Read the article here
http://www.cidrap.umn.edu/cidrap/content/fs/food-disease/news/apr2507microwave2.html
This is a question, not an answer. Can I zap with a microwave a paper on which I have made grading comments before sending it back to a student? I am concerned because I am grading papers while sitting in my mother’s room, and she has vancomycin resistant MRSA. If it could be affective, how much time, and should I put a bowl of water in the oven? Also will the paper burn in the microwave; I don’t know if it is recycled paper. Thanks for your help.
That’s a good question.
The home microwave oven would not be a good choice mostly because the microwaves wouldn’t have much to interact with to generate enough heat for sterilizing. In addition, there is the possible problem of fire or interaction with metals in the inks, etc.
The micro-environment on student papers is poor (as far as most micro-organisms are concerned) so after a day or so there wouldn’t be much infectious material present (this would be an interesting student project for someone to quantify.) Using a spray disinfectant, like the Lysol in a can, requires enough spray to dampen each page for several minutes and probably running the ink, so not worth the bother either.

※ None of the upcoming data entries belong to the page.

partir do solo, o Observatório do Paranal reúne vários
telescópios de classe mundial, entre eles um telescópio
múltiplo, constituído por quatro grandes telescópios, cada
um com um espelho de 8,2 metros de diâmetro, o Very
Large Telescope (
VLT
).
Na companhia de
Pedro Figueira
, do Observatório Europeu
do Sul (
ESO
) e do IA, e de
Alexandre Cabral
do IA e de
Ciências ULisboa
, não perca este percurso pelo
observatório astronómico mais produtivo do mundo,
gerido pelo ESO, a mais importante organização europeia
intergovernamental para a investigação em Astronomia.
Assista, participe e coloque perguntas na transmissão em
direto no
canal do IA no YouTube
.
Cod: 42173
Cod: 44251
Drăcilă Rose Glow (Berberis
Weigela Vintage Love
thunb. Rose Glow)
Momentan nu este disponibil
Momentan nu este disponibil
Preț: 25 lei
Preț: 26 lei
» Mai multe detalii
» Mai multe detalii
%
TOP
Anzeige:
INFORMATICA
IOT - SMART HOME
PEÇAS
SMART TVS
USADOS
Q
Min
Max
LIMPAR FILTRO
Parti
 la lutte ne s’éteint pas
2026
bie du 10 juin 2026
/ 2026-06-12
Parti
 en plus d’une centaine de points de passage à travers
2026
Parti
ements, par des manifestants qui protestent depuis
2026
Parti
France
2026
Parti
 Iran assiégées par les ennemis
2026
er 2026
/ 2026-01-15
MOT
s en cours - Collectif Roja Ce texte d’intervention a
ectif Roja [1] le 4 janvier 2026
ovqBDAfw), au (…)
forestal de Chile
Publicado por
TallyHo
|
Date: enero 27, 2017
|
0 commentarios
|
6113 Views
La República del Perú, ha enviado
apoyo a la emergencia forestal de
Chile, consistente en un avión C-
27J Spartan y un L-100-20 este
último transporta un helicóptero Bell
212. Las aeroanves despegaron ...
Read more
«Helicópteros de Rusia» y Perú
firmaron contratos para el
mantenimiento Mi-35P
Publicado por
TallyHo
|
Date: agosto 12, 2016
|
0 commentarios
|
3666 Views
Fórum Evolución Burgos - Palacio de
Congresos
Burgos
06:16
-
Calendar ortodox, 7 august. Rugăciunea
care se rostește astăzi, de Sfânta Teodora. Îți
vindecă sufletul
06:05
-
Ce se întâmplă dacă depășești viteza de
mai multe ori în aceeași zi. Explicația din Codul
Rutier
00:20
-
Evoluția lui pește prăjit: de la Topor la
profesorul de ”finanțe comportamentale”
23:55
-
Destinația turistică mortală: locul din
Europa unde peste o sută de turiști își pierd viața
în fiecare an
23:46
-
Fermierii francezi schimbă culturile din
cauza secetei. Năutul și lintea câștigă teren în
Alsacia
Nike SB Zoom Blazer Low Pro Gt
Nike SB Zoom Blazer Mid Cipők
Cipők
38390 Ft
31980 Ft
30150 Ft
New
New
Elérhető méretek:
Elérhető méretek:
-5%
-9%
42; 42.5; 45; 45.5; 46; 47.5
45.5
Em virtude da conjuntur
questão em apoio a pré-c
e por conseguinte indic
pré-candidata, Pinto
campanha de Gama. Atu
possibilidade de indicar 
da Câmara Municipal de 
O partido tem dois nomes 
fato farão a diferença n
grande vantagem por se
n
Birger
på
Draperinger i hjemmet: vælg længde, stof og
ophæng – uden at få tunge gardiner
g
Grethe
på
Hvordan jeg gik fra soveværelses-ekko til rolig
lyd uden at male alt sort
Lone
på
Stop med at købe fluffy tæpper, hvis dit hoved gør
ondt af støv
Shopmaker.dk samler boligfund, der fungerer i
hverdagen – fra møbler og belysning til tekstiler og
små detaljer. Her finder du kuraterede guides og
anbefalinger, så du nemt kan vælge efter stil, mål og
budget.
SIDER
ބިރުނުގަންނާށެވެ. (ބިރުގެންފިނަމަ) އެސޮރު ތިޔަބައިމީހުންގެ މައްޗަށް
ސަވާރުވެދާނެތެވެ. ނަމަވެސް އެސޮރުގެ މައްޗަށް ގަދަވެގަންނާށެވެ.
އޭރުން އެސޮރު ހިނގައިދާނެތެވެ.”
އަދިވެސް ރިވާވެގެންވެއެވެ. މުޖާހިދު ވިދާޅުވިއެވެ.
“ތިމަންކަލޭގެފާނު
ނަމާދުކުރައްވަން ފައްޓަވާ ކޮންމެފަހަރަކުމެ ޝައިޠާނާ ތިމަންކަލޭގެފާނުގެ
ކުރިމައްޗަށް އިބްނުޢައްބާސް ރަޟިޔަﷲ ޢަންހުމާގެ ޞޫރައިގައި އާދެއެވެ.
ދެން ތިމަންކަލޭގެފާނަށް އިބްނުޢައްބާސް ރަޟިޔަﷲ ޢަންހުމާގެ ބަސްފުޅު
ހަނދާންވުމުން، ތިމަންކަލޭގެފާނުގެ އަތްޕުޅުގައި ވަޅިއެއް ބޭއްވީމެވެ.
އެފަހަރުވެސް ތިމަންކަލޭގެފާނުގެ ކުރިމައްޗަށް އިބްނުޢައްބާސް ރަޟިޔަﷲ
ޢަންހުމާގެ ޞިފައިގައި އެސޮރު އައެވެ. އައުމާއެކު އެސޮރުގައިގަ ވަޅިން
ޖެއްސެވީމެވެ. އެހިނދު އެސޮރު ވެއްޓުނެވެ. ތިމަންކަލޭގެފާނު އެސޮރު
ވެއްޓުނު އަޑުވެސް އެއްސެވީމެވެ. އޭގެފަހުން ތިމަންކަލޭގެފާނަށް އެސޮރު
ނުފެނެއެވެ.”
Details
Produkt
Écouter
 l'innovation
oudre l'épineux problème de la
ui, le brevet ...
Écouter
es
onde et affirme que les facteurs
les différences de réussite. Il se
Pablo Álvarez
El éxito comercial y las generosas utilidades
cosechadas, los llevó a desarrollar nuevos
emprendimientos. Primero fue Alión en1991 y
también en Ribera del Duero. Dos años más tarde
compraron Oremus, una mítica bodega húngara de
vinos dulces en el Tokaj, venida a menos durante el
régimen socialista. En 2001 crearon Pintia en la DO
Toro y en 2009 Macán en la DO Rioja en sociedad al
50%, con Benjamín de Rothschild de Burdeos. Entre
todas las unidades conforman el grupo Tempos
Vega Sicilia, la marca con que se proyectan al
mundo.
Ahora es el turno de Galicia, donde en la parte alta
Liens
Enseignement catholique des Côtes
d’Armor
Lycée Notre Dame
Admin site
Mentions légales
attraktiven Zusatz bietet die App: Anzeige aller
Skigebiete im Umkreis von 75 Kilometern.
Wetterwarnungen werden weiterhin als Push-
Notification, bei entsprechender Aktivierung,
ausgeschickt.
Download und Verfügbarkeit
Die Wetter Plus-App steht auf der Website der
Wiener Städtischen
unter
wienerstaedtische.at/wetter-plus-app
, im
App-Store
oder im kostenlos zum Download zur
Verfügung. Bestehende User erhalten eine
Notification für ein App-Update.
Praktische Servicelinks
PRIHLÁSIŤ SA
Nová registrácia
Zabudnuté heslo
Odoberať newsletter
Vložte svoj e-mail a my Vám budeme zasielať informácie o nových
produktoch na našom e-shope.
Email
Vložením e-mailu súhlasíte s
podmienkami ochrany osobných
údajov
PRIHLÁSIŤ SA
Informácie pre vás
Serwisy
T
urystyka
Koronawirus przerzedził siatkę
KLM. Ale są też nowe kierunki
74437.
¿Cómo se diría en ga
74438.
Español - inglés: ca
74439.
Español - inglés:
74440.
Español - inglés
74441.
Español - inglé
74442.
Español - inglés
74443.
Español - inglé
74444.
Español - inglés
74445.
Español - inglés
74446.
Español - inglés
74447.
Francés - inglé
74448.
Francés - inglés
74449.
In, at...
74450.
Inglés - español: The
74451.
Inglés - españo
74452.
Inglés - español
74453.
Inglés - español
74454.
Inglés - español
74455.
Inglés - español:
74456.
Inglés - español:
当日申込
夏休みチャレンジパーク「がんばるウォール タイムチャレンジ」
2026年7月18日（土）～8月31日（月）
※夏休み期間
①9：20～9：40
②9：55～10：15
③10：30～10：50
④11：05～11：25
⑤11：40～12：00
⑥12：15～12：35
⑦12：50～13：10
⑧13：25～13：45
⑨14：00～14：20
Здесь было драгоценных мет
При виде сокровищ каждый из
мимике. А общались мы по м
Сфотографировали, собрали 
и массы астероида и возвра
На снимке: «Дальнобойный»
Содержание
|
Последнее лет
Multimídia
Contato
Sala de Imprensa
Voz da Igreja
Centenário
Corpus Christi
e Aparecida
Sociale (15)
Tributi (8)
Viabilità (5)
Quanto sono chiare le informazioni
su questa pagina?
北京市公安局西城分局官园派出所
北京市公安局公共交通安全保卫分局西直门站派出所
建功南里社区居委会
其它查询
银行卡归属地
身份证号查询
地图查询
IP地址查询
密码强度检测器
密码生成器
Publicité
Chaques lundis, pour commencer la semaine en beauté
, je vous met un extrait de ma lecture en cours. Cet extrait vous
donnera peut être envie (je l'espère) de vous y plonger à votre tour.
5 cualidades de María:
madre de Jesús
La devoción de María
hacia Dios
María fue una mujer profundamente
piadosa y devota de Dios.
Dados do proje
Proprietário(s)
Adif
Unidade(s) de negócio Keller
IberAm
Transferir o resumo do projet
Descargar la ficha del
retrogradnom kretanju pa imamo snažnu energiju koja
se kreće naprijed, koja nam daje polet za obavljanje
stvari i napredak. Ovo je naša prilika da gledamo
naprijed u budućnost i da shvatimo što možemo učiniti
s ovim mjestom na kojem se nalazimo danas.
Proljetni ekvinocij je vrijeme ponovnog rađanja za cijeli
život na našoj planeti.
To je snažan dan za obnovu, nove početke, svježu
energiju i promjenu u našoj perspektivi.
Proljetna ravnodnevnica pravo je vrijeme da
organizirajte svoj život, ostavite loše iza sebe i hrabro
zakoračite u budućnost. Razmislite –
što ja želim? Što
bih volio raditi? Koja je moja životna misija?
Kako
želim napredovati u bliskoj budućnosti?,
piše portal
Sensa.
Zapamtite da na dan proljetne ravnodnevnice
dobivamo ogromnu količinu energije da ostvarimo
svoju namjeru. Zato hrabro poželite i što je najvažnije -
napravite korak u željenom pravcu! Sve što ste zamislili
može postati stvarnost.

However, just on the limited basis of what you asked, I think your primary interest isn’t disinfecting paper but in lessening any exposure your mother or students may have to staph or other organisms.
This means you have several alternatives instead of just the paper issue. In general,
* you are the single most important factor as the handler of paper and interacting with your mother (she isn’t doing the grading)
First, I would contact your mother’s health care manager (or public health department) to see what they recommend for ways to protect your mother (especially if she has other health issues or your physical space is unusual).
Then consider other, more effective methods– isolate yourself when grading
* don’t grade papers in your mother’s room or
* don’t have your mother around when you do grading
more seriously–
* wash hands before and after marking up or distributing papers
* perhaps make sure the air in the room flows away from you
Anyone else have suggestions?
I forgot to mention the value of sunlight– spreading the sheets of paper on a table in the sunlight would allow drying (dessication) and UV radiation.